There was no relenting in the equally belligerent Scherzo, and even some notes were missed here and there, it was forgivable during the heat of the moment. The eponymous Funeral March was a dignified procession, the central cantabile being a brief oasis of repose. The whirlwind Presto finale, played with a remarkable evenness, was a chilling portrayal of the afterlife – an unforgiving terminal void. Little wonder the genteel Mendelssohn was so sickened by this work.

Chopin by Eugene Delacroix

The shorter works between the big sonatas were very well chosen. The Nocturne in D flat major (Op.27 No.2), beautifully gilded, evinced genuine warmth and nostalgia. The Second Scherzo in B flat minor (Op.31) closed the first half on a coruscating high despite the split note at the end. The three Mazurkas that opened the second half were totally satisfying, the gentle lilt in triple time being a potent reminder of Chopin’s Polish nationalism.

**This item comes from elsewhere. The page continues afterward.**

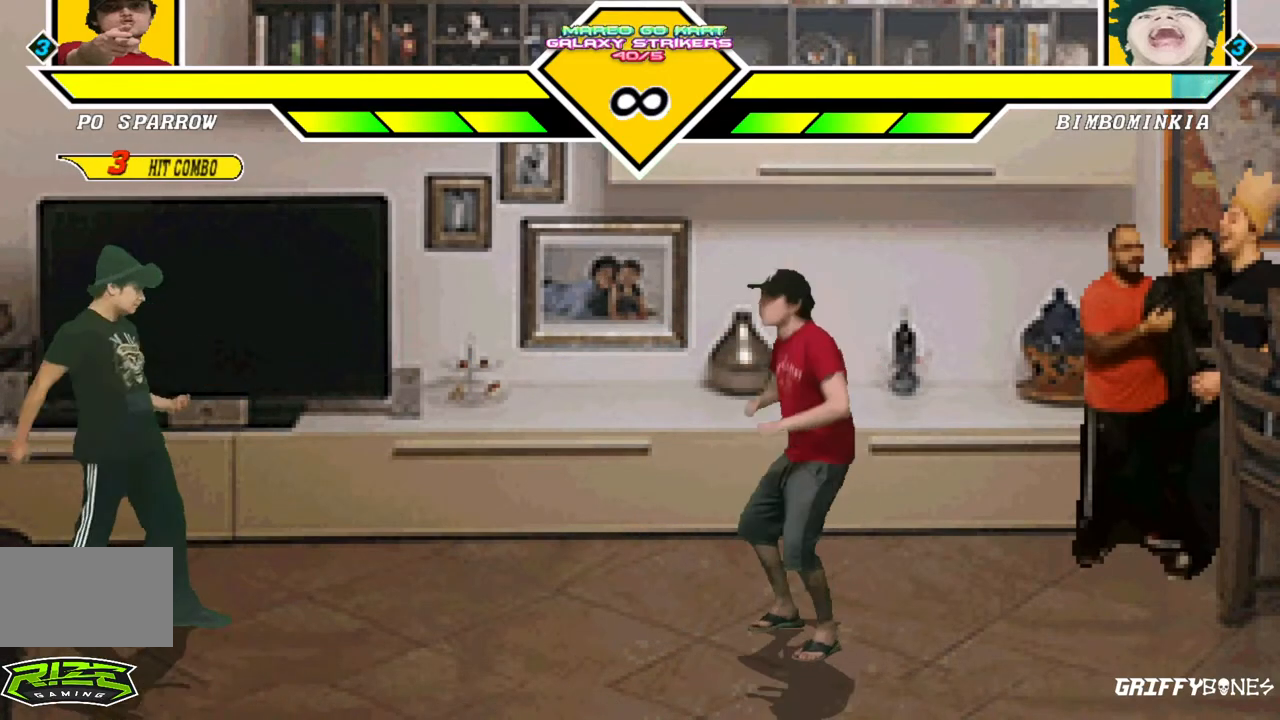
{"dt_ms": 1000, "buttons": [], "events": [[17, "DPAD_RIGHT", "down"], [33, "DPAD_DOWN", "up"], [483, "DPAD_DOWN", "down"], [517, "DPAD_RIGHT", "up"], [550, "DPAD_LEFT", "down"], [633, "DPAD_DOWN", "up"], [650, "CROSS", "down"], [700, "DPAD_LEFT", "up"], [750, "CROSS", "up"]]}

Concluding with the less frenzied Third Sonata in B minor (Op.58), Kim brought out a patrician, more restrained view of a classic. His sense of proportion was unerring in the substantial first movement, omitting the exposition repeat being a good choice on the occasion. The etude-like Scherzo could have sparkled a little more, but it was the expansive slow movement and its painstaking build-up that evoked the greatest pathos.

The rollicking finale that followed rode on waves of seemingly unlimited reserves, each statement of the resolutely striding theme arriving inexorably and with greater finality. After its brilliant end, Kim asked the audience, “Shall I play some Rachmaninov?” His view of the Elegie in E flat minor (Op.3 No.1) had an elegant and brooding melancholy that was hard to resist. The Russian Rachmaninov could be the subject of his next recital. So what about it?